Image comme similitude divine

Thématique iconographique

La notion d’image est primordiale dans le christianisme, car elle régit avant tout ce qui unit Dieu, l’Homme et le Christ. La nature de ces relations change, mais reste essentiellement la même, à des degrés de perfection différents ; Dieu est toujours le référent ultime : c’est à lui que se rapporte la nature de l’Homme et du Christ, c’est en se référant à lui que l’on peut qualifier le statut des deux autres entités. Ainsi, le lien qui unit Dieu et le Christ représente le plus haut degré d’image : on pourrait ainsi considérer ce dernier comme étant une image absolue, puisqu’il est égal à son référent en valeur, puissance et propriété. Les textes des conciles de Nicée et de Chalcédoine le proclament autant Dieu qu’homme, et les deux natures cohabitent en lui de manière égale. Il est la divinité incarnée, la forme visible et perceptible du divin ; doté d’un corps d’homme, il demeure consubstantiel au Père, dont il est issu.

De fait, le Christ est la possibilité d’une théologie chrétienne de l’image matérielle, puisqu’il permet de passer outre l’interdit de la représentation divine ; Dieu s’étant fait homme, il est devenu visible, donc représentable. Le Christ incarne la perfection de l’homme : en tant que nouvel Adam, il restaure par son sacrifice et sa résurrection la perfection de la relation d’image avec le modèle divin, qui fut perdue avec le péché originel.
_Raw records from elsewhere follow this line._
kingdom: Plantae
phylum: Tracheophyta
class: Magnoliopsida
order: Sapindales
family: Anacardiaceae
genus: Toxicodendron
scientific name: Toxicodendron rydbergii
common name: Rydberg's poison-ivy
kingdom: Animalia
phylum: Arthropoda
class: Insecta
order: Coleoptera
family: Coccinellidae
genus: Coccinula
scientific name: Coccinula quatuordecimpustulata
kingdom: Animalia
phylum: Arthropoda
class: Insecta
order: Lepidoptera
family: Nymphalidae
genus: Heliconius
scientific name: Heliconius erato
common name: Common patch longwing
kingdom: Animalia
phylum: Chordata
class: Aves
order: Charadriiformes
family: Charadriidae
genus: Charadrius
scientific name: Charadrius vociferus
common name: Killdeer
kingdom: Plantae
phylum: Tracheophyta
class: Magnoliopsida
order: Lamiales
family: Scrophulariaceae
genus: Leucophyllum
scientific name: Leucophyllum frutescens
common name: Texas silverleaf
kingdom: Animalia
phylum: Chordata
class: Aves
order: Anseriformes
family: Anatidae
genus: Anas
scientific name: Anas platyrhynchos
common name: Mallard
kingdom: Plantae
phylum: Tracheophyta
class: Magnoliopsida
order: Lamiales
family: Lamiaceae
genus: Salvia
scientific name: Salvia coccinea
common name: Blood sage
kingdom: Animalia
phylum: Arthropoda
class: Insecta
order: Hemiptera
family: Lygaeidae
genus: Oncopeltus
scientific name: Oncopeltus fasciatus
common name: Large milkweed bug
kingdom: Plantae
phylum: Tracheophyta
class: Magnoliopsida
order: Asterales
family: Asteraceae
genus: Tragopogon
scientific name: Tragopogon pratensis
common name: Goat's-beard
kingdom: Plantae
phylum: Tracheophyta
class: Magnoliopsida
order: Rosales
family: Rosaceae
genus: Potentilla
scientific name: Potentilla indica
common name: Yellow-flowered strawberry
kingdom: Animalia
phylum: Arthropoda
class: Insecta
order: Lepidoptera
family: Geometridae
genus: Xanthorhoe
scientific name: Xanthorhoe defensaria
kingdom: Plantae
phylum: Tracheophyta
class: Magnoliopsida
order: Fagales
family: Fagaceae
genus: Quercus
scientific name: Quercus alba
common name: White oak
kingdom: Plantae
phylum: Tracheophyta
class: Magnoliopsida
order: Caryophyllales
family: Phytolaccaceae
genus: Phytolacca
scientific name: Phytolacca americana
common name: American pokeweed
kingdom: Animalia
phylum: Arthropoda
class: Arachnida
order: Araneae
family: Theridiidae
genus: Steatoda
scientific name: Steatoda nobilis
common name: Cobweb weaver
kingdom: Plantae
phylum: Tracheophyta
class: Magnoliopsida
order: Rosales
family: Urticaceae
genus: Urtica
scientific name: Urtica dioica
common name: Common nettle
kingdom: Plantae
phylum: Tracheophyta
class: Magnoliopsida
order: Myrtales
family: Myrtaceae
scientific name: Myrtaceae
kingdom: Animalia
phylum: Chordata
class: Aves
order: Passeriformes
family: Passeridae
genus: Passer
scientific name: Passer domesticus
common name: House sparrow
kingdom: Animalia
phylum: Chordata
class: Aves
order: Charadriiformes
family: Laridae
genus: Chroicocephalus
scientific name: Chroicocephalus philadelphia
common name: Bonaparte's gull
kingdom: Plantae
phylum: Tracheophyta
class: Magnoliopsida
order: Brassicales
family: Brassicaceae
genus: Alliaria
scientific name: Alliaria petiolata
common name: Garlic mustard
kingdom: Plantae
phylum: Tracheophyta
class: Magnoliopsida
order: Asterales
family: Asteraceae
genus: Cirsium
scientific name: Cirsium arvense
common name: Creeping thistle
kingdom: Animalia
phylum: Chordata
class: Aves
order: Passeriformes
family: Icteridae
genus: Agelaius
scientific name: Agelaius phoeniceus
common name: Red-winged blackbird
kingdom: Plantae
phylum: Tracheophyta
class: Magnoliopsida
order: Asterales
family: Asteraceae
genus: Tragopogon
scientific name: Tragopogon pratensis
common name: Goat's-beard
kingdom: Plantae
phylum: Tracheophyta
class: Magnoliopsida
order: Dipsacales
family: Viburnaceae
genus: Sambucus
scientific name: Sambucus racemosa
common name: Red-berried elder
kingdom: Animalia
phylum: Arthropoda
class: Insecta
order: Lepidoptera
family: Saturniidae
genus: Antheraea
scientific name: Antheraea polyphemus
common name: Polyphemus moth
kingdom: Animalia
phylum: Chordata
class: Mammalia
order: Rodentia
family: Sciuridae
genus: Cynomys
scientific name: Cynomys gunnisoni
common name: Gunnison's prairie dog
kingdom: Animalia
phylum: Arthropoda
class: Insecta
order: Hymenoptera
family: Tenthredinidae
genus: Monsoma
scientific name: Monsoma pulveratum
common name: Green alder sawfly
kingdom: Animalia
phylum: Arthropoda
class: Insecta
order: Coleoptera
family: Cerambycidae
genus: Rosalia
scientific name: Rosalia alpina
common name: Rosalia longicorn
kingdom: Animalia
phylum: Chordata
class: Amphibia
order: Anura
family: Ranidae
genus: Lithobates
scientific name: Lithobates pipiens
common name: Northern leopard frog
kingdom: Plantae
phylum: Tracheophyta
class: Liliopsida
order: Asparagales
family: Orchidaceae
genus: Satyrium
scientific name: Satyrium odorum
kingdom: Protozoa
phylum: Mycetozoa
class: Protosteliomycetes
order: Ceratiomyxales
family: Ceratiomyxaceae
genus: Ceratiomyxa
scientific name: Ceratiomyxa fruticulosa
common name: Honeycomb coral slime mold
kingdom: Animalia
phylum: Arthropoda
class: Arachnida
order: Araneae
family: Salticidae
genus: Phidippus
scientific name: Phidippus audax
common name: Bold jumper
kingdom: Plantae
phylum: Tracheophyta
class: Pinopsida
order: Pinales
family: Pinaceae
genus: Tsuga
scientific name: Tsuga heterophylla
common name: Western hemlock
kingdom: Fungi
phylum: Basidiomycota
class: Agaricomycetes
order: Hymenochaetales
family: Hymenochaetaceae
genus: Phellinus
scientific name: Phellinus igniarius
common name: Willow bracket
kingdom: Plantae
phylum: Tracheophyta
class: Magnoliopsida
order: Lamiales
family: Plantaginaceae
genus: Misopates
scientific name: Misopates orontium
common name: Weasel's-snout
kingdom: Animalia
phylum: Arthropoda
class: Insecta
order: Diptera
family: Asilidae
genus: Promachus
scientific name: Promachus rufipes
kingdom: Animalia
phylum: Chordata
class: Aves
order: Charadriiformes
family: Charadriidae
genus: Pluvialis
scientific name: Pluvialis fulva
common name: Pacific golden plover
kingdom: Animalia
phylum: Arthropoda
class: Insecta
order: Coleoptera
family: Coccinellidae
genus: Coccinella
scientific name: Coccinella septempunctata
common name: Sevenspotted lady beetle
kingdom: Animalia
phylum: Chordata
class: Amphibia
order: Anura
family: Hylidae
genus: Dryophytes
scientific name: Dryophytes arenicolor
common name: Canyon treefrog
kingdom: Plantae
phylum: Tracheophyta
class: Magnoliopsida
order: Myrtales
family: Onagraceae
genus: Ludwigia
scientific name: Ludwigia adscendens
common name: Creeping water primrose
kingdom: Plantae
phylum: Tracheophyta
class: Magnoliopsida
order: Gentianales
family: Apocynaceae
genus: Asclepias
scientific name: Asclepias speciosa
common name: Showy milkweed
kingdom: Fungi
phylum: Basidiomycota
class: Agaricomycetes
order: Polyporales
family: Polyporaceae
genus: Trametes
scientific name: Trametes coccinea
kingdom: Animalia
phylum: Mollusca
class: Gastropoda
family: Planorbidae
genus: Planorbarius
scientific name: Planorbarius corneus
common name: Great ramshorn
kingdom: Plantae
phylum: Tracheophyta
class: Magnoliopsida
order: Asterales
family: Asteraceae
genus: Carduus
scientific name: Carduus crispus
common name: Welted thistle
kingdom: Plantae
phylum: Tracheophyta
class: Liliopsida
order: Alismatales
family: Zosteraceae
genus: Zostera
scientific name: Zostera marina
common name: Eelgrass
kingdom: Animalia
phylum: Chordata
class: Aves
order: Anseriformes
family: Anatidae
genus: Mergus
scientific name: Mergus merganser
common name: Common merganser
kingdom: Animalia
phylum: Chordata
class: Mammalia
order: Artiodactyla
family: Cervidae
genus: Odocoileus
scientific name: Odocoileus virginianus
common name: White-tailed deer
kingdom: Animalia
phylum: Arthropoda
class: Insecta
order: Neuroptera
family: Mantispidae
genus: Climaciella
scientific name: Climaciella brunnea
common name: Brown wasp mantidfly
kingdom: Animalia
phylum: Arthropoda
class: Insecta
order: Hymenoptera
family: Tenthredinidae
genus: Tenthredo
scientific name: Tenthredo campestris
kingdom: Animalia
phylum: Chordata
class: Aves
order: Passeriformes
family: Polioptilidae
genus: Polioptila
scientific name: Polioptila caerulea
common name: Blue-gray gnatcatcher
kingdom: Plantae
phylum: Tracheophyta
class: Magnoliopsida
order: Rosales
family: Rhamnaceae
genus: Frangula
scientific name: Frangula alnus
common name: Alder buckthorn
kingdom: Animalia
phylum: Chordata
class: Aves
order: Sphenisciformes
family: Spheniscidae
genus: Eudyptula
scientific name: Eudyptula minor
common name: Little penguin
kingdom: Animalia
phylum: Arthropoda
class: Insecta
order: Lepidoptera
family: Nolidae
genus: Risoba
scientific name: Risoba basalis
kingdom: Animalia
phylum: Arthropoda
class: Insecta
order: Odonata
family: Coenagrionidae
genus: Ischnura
Il est aussi Dieu : c’est souvent sous les traits du Christ que l’on représente Dieu dans les premiers siècles du Moyen Âge (Christomorphisme).

Dans le prolongement des controverses théologiques entre Juifs et Chrétiens quant à l’interdit de la représentation divine, l’iconographie chrétienne souligne la double nature du Christ, particulièrement explicitée dans les vers associés à de nombreuses images du Christ et attestés pour la première fois vers 1100 : Nec Deus est nec homo, praesens quam cernis imago, / Sed Deus est et homo quem sacra figurat imago (cf. Kessler, 2007) — « Ce n’est ni l’homme ni Dieu que tu discernes dans la présente image, / Mais c’est Dieu et l’homme que l’image sacrée représente ». Dans ce contexte, la représentation figurative est justifiée dans son existence comme outil de démonstration le plus efficace de la double nature.

Au cours du xiiie siècle s’opère un tournant majeur dans les modalités visuelles d’accès à la proximité du divin : c’est l’humanité du Christ qui est désormais mise en avant pour susciter l’affect du dévot.

L’Homme trouve naturellement sa place dans ce système. Adam a été créé « à l’image » de Dieu. Pour les Pères de l’Église, il est hors de question de soutenir une ressemblance physique entre le créateur et la créature : la ressemblance à Dieu est à chercher dans la sphère spirituelle. Ainsi, en l’Homme, c’est l’âme qui est à l’image de Dieu. Il s’agit d’une relation d’image dégradée par rapport au modèle, en raison de la matérialité de la chair ; l’homme a néanmoins hérité de son créateur des facultés qui le distinguent de toutes les autres créatures (notamment des autres animaux) : la raison, l’intelligence, la sensibilité et la maîtrise de la parole.

Dès lors, l’Homme occupe une position médiane entre la sphère céleste et la sphère terrestre. Les Pères de l’Église, surtout dans le christianisme oriental (Grégoire de Nysse), font de l’Homme un intermédiaire entre l’esprit et la matière : il est fait de chair tout en ayant en lui une parcelle d’image divine qui est son âme. Cela conduit saint Augustin à concevoir une structure trine de l’Homme, reflétant celle de la Trinité : la mémoire ou la conscience correspondent au Père, l’intelligence au Fils et l’amour au Saint-Esprit. Dans le contexte des débats du premier Moyen Âge autour de la double nature du Christ, une faveur importante était accordée à la spiritualisation de l’Homme, l’union de l’âme et du corps étant analogue à ce qui unit dans le Christ l’humanité et la divinité.